[Stored data entries]
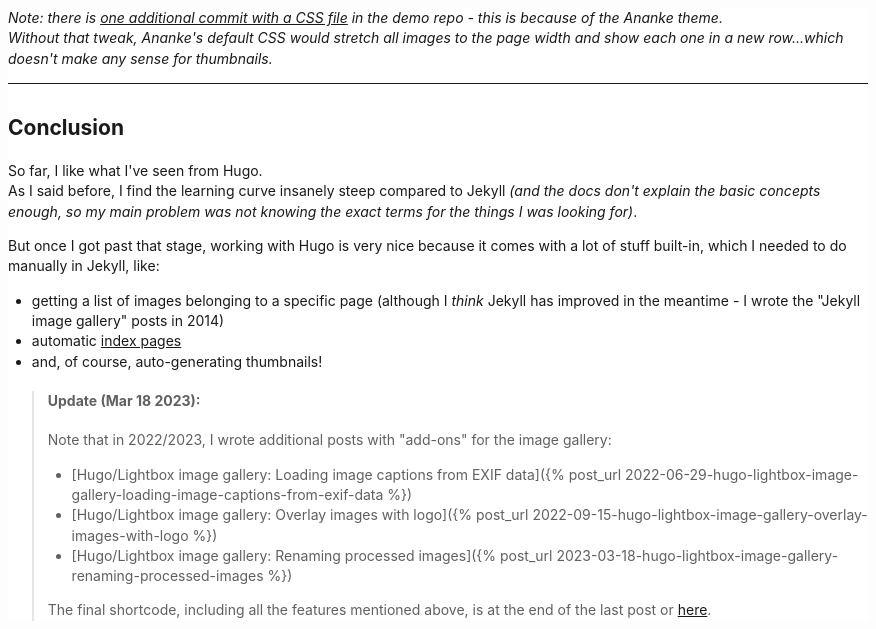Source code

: *Note: there is [one additional commit with a CSS file](https://github.com/christianspecht/code-examples/commit/bcbda057b832681e214d706b3a3c070798dfa6c7) in the demo repo - this is because of the Ananke theme.  
Without that tweak, Ananke's default CSS would stretch all images to the page width and show each one in a new row...which doesn't make any sense for thumbnails.*

---

## Conclusion

So far, I like what I've seen from Hugo.  
As I said before, I find the learning curve insanely steep compared to Jekyll *(and the docs don't explain the basic concepts enough, so my main problem was not knowing the exact terms for the things I was looking for)*.

But once I got past that stage, working with Hugo is very nice because it comes with a lot of stuff built-in, which I needed to do manually in Jekyll, like:

- getting a list of images belonging to a specific page (although I *think* Jekyll has improved in the meantime - I wrote the "Jekyll image gallery" posts in 2014)
- automatic [index pages](https://gohugo.io/content-management/organization/#index-pages-_indexmd)
- and, of course, auto-generating thumbnails!

> #### Update (Mar 18 2023):
>
> Note that in 2022/2023, I wrote additional posts with "add-ons" for the image gallery:
> 
> - [Hugo/Lightbox image gallery: Loading image captions from EXIF data]({% post_url 2022-06-29-hugo-lightbox-image-gallery-loading-image-captions-from-exif-data %})
> - [Hugo/Lightbox image gallery: Overlay images with logo]({% post_url 2022-09-15-hugo-lightbox-image-gallery-overlay-images-with-logo %})
> - [Hugo/Lightbox image gallery: Renaming processed images]({% post_url 2023-03-18-hugo-lightbox-image-gallery-renaming-processed-images %})
>
> The final shortcode, including all the features mentioned above, is at the end of the last post or [here](https://github.com/christianspecht/code-examples/blob/55f6bfbbc5f5dd2e09639161f295e7c8ae17390d/hugo-gallery-example/layouts/shortcodes/gallery.html).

* **Exercise details**:
Echo the lines from the line with "the Ananke theme." up to and including the line with "But once I got".

* **Solved problem**:
: *Note: there is [one additional commit with a CSS file](https://github.com/christianspecht/code-examples/commit/bcbda057b832681e214d706b3a3c070798dfa6c7) in the demo repo - this is because of the Ananke theme.  
Without that tweak, Ananke's default CSS would stretch all images to the page width and show each one in a new row...which doesn't make any sense for thumbnails.*

---

## Conclusion

So far, I like what I've seen from Hugo.  
As I said before, I find the learning curve insanely steep compared to Jekyll *(and the docs don't explain the basic concepts enough, so my main problem was not knowing the exact terms for the things I was looking for)*.

But once I got past that stage, working with Hugo is very nice because it comes with a lot of stuff built-in, which I needed to do manually in Jekyll, like:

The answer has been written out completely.